How could this happen? Well, essentially all American airports use what I deem the “none shall pass” approach to security: one massive, unified security checkpoint that all passengers funnel through, with the main focus being scanning everything possible looking for weapons. As we can see from above, this system is entirely useless against an attack that never needs to get farther than the check-in line. I will say that the TSA ideally focuses on screening everyone’s stuff pretty thoroughly, but again, that’s useless as the “bombs” are already in place by the time the screening happens. I would further like to point out that the TSA doesn’t really have the most crack security agents in the world.
This is a sample TSA job opening posted on the federal government’s job website. I’ve included this gem for you all:
Applicants must meet these qualifications in order to be further evaluated in the TSO [Transportation Security Officer] hiring process:
- Have a high school diploma or General Educational Development (GED) credential OR at least one year of full-time work experience in the security industry, aviation screening, or as an X-ray technician
- Be proficient in the English language (i.e., able to read, write, speak, and listen)
That’s literally it. Get through high school (unless you bounce nightclubs for a year, then that counts) and speak English. According to the US Department of Education, that’s almost 80% of the population that qualifies up front. It goes on to mention a few further generic qualifications like take a drug test/background check, pass an interview, be able to work in a team, lift heavy objects, etc. etc. In fact the only requirement that’s different from working at K-Mart is you have to take a test on reading x-ray machines. Right now, (with zero experience) I could be a TSA agent making up to $40,000 a year frisking old ladies and children.

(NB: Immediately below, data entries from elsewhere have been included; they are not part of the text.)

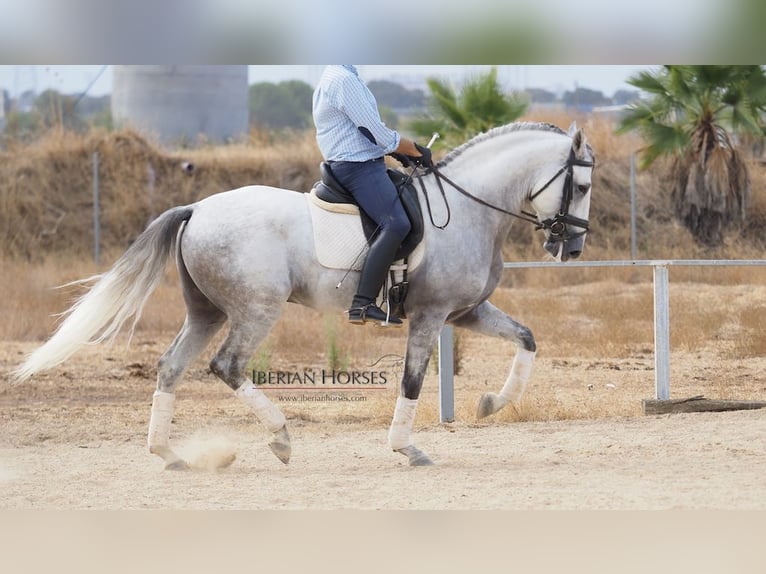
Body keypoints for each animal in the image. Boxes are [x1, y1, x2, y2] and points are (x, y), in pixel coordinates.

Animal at [15, 120, 596, 468]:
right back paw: (279, 437)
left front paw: (492, 403)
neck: (469, 209)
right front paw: (407, 447)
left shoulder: (467, 312)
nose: (570, 247)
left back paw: (169, 453)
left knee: (170, 367)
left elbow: (526, 339)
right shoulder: (430, 316)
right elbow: (411, 382)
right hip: (256, 310)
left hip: (205, 312)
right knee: (226, 366)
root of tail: (197, 209)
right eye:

So, is protecting society hopeless if random blogs can poke holes all through the last 10 years of effort by our security services? Well… not really. There is a better way and it’s called multi-layer behavioral profiling. I’ve done some research on the subject and for this article I drew most of the material from here and there. You can check those links for the full story but to paraphrase here, behavior profiling is used at Israel’s Ben-Gurion International in Tel Aviv. In short, they have roving security people throughout the airport who have quick interviews with people using proprietary questions that reveal body language. As you progress through check-in and go to your gate, you pass through different layers of security staff with the outermost layers flagging people with suspicious behavior to the inner layers so they can pry more closely. Each check-in desk has a luggage scanner that checks to make sure there aren’t any extras in your bags and, if there are, there are bomb-proof rooms within a short distance that the bag can be disposed in. Why evacuate the terminal when you can just lock the bag in a super closet?
I’ll admit that there would be difficulties in changing over to something like that, enough for a whole other article. But I’m thinking I’d rather have an effective security system that proactively defends against the sort of people who have similar ideas to our friends from the craft store up there.